Guinée : Mamadi Doumbouya, les honneurs avant les actes ?
En Guinée, la figure du président de transition Mamadi Doumbouya continue de cristalliser l'attention. Trois ans après le coup d'État de 2021, celui qui a d’abord accédé au pouvoir en tant que colonel est aujourd'hui général d’armée, un grade suprême qu'il s’est octroyé à l'occasion du 66e anniversaire des forces armées guinéennes, par un décret signé de sa main. Ce geste suscite de vives interrogations dans les rues de Conakry et au-delà : cette quête d’honneurs militaires masque-t-elle un désintérêt pour les réformes promises en matière de sécurité et de développement ?
Une ascension fulgurante qui fait débat
La trajectoire de Doumbouya est fulgurante. De colonel, il a été promu général de corps d'armée en janvier 2024, avant de se hisser en octobre à la position la plus élevée de la hiérarchie militaire guinéenne.
Ce geste, bien que symbolique, semble marquer un renforcement de son pouvoir personnel, en dépit des engagements pris de conduire une transition pacifique et démocratique.
Pour une partie de la population, ce cumul de titres et d’honneurs commence à semer le doute. « On nous avait promis un redressement du pays, mais tout ce qu’on voit, ce sont des gradations militaires et des annonces », déplore un habitant de Conakry.
Le scepticisme grandit quant à la sincérité de la junte et sa capacité à répondre aux véritables attentes de la population.
Une purge politique qui interroge
En parallèle, le gouvernement de transition a récemment frappé un grand coup dans le paysage politique en suspendant ou dissolvant cette semaine, près de 50 % des partis du pays.

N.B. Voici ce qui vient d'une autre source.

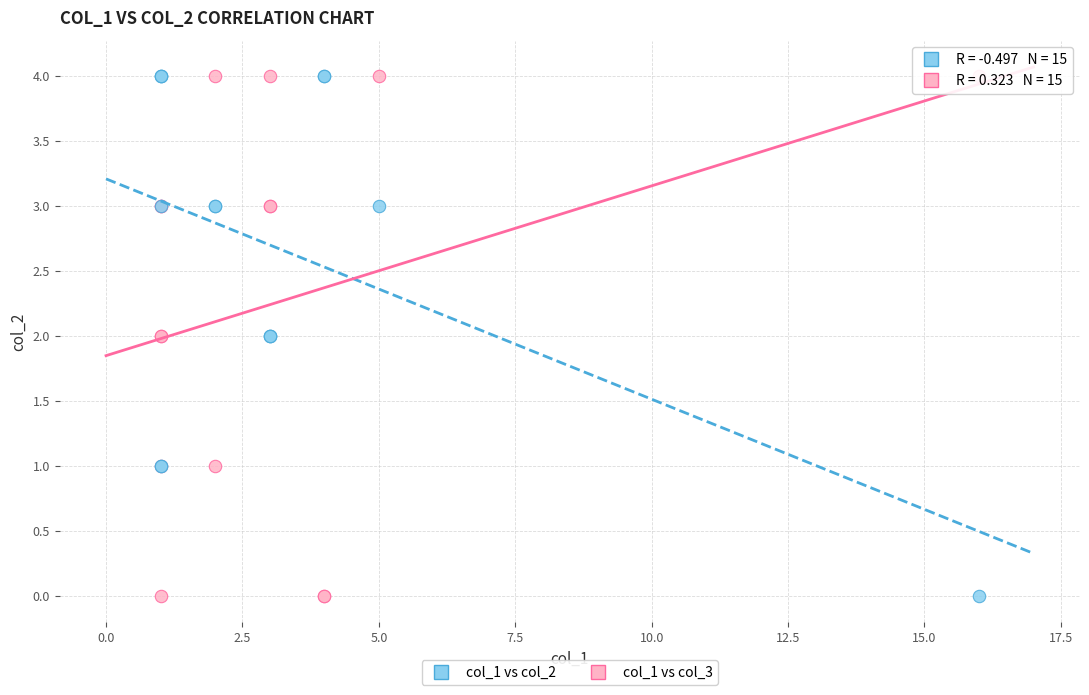

What is the X range (max minus min) for the scatter plot?

15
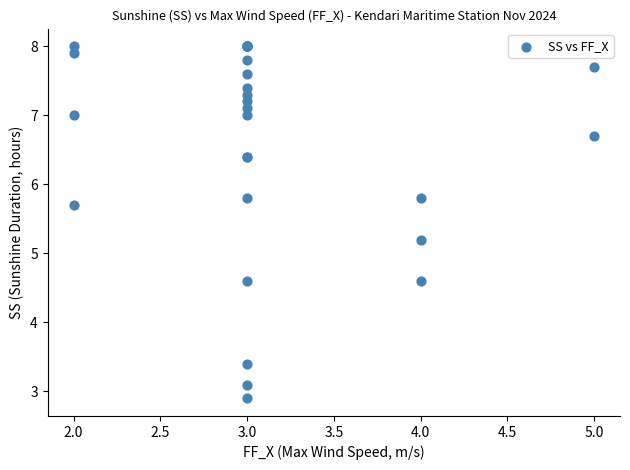

What Y value in the scatter plot is closest to 5?

5.2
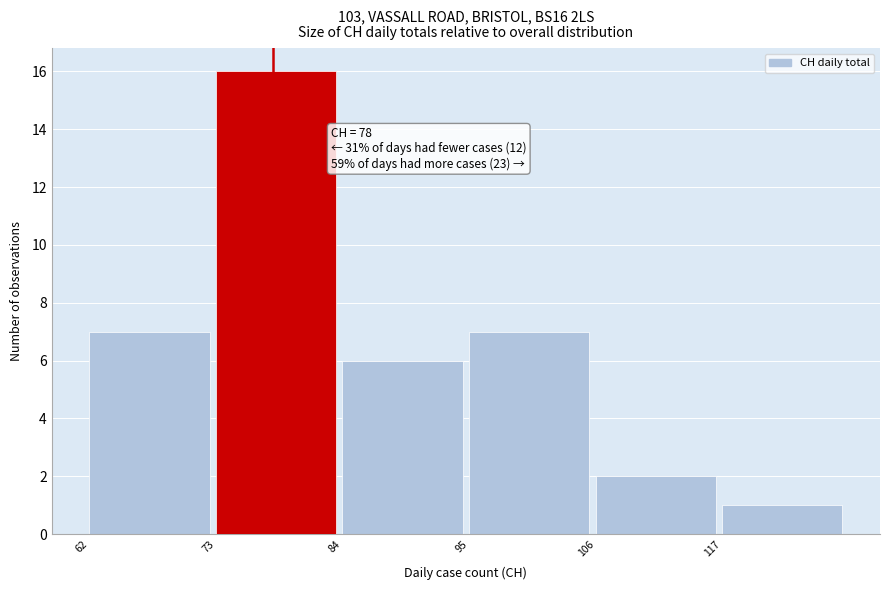

Which range on the x-axis has the tallest bar?

73 to 84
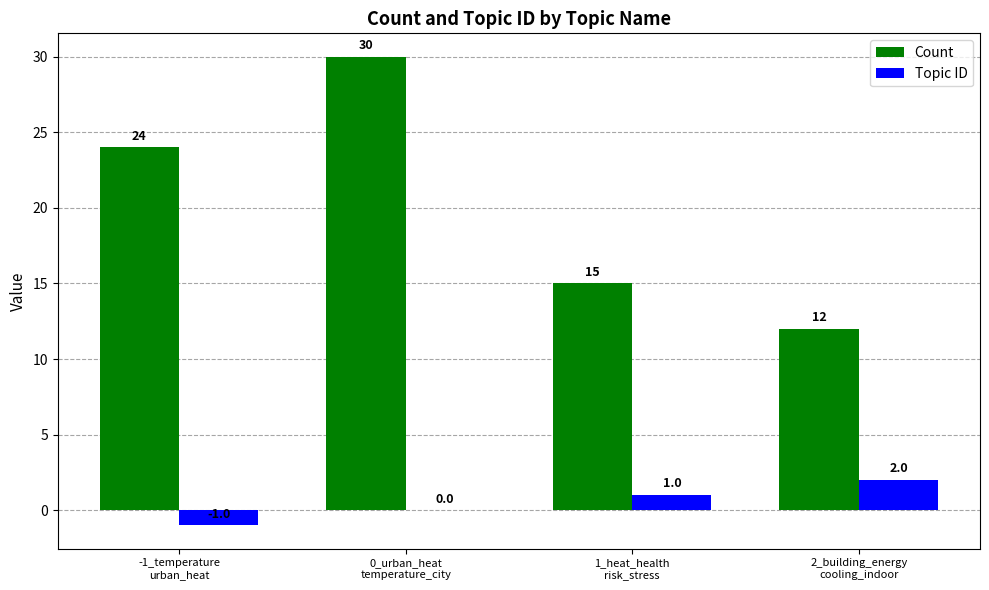

Which series has the largest total across all categories?

Count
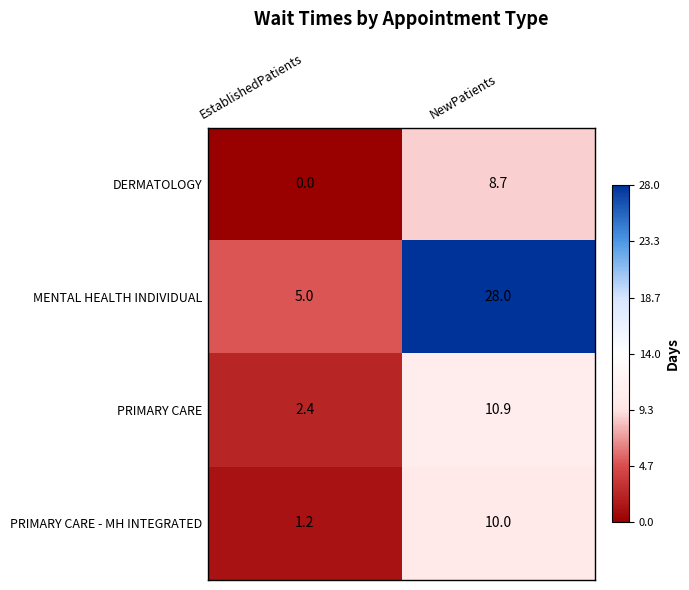

Which series has the widest spread of values?

MENTAL HEALTH INDIVIDUAL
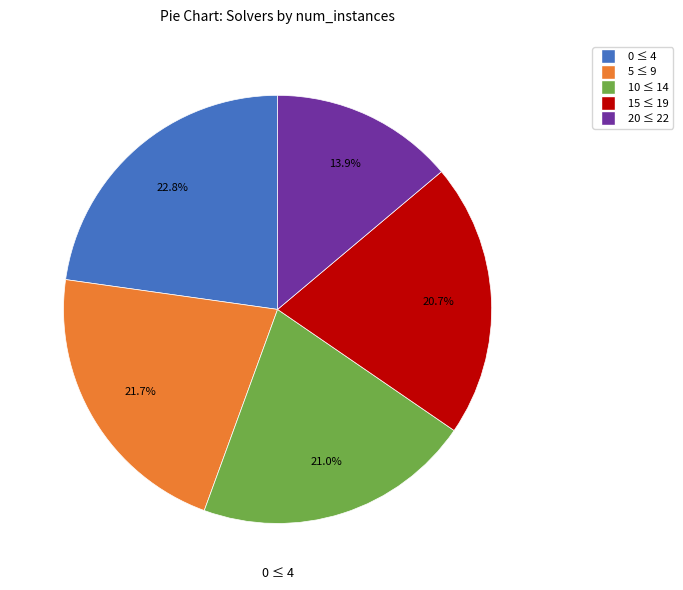

Does any single category account for the majority?

No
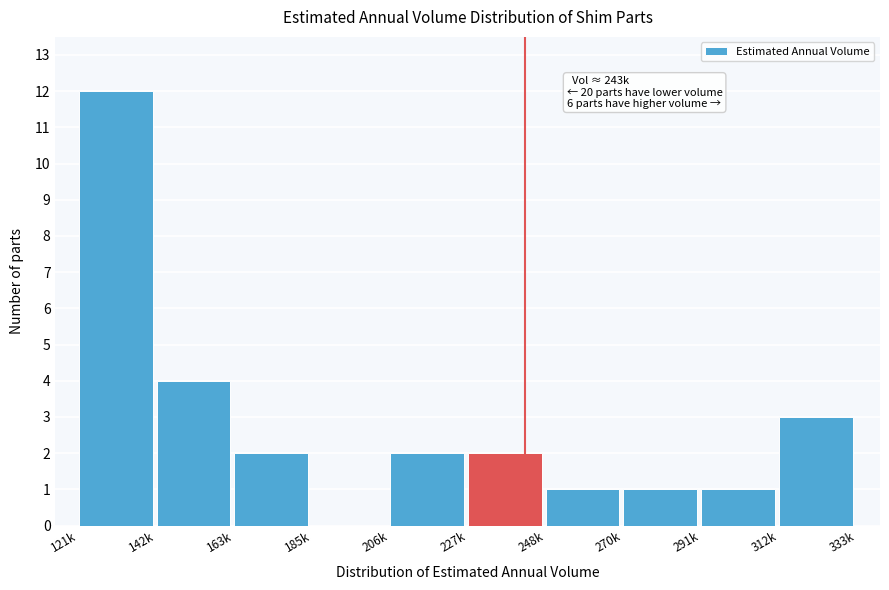

Reading left to right, transcribe all the data shown in this chart.

121k=12	142k=4	163k=2	185k=0	206k=2	227k=2	248k=1	270k=1	291k=1	312k=3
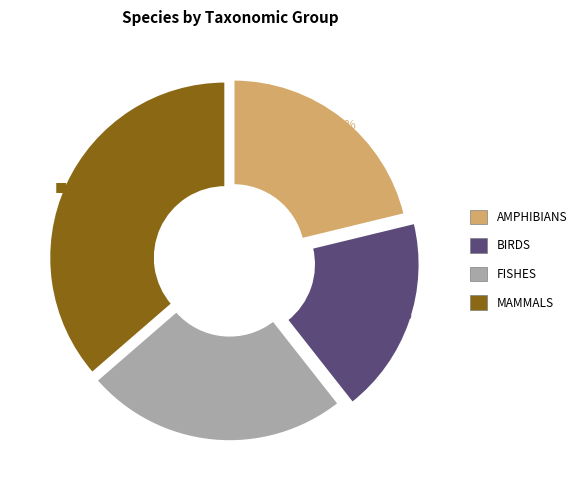

Which has a higher value, FISHES or AMPHIBIANS?

FISHES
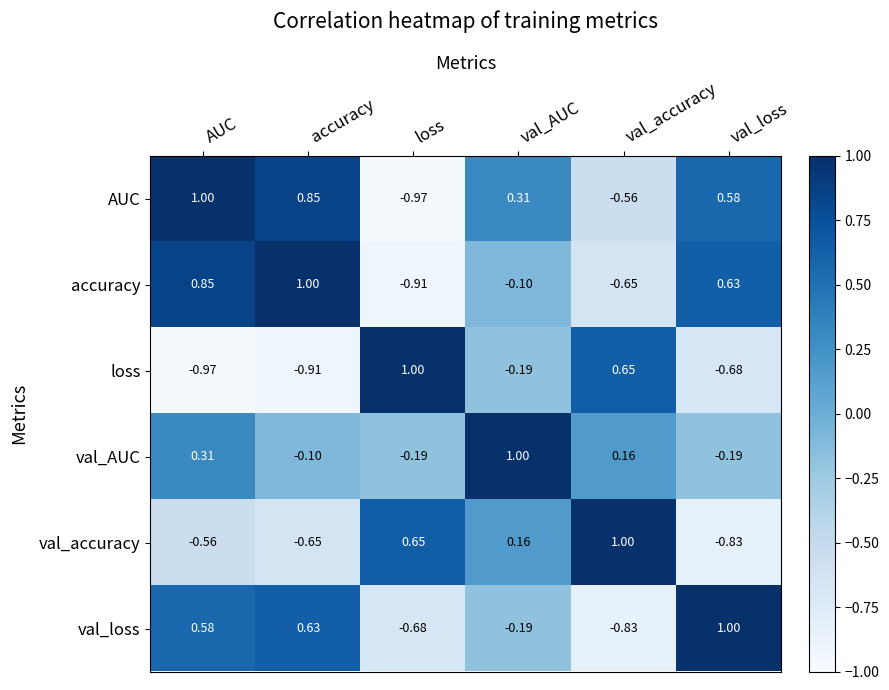

What is the maximum value shown in the chart?

1.0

Une vaste opération de contrôle initiée en juin a révélé que la moitié des 174 formations politiques examinées présentaient des irrégularités administratives ou financières, aboutissant à une série de suspensions et de dissolutions.
Le ministère de l'Administration du territoire justifie cette opération comme un « nettoyage » pour renforcer la transparence.
Pourtant, cette décision a été interprétée par les partis politiques et nombre d'observateurs comme une stratégie de la junte pour écarter les partis d'opposition et consolider davantage son emprise sur le pays, ajoutant aux inquiétudes sur un possible glissement vers l’autoritarisme.
Ajouté à cela, les principaux opposants guinéens dont Cellou Dalein Diallo ou encore Sidya Touré sont tous en exil, disant craindre pour leur sécurité dans le pays.
La communauté internationale, ainsi que de nombreux observateurs locaux, se montrent préoccupés par ce recentrage du pouvoir, qui pourrait compromettre l'équilibre politique promis lors de la transition.
Militaires et pouvoir : la promesse de changement en question
Ces récents événements soulèvent une question fondamentale : les militaires au pouvoir en Guinée sont-ils plus intéressés par les titres et la consolidation de leur autorité que par les réformes attendues en matière de sécurité et de développement ?
Pour de nombreux Guinéens, l’attente de changements concrets se heurte à une administration qui semble privilégier les démonstrations de pouvoir.
Alors que les besoins en infrastructures, en éducation et en sécurité demeurent criants, le peuple guinéen s’interroge : la junte militaire au pouvoir tiendra-t-elle un jour ses promesses de réformes, ou se contentera-t-elle d’accumuler les honneurs ?
Dans un contexte où le climat politique se durcit, les perspectives de démocratie et de développement paraissent de plus en plus fragiles.